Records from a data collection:
- - -

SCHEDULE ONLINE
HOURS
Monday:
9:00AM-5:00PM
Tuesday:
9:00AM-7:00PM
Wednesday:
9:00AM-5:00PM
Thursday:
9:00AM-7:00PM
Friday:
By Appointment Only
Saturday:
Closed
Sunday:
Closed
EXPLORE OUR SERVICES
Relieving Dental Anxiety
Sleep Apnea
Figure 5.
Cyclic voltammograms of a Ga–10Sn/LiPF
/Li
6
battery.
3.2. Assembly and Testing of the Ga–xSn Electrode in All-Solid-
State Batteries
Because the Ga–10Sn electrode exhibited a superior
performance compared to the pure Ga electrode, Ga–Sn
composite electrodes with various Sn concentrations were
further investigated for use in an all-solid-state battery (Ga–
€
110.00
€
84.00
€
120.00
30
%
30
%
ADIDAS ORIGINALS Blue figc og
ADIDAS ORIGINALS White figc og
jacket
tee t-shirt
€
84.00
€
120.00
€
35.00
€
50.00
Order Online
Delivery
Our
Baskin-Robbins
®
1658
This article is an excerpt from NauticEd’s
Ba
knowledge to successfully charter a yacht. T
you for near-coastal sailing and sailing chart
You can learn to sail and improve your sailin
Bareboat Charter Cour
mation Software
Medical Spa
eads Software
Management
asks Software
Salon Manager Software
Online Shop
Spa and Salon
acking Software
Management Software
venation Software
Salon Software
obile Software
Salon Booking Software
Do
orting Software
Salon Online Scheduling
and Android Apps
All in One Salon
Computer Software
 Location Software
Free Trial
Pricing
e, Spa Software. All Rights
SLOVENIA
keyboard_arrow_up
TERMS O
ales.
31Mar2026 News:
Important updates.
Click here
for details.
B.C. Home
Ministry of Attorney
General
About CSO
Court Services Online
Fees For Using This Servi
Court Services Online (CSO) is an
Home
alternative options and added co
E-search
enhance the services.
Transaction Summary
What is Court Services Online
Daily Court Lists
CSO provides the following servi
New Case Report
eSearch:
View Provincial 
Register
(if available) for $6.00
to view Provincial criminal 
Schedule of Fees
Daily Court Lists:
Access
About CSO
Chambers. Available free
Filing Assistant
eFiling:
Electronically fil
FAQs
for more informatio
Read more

- - -

■ **Description of the task**
Where does the word "Fees" occur in the records? Return every line that holds it.

■ **Result**
Fees For Using This Servi
Schedule of Fees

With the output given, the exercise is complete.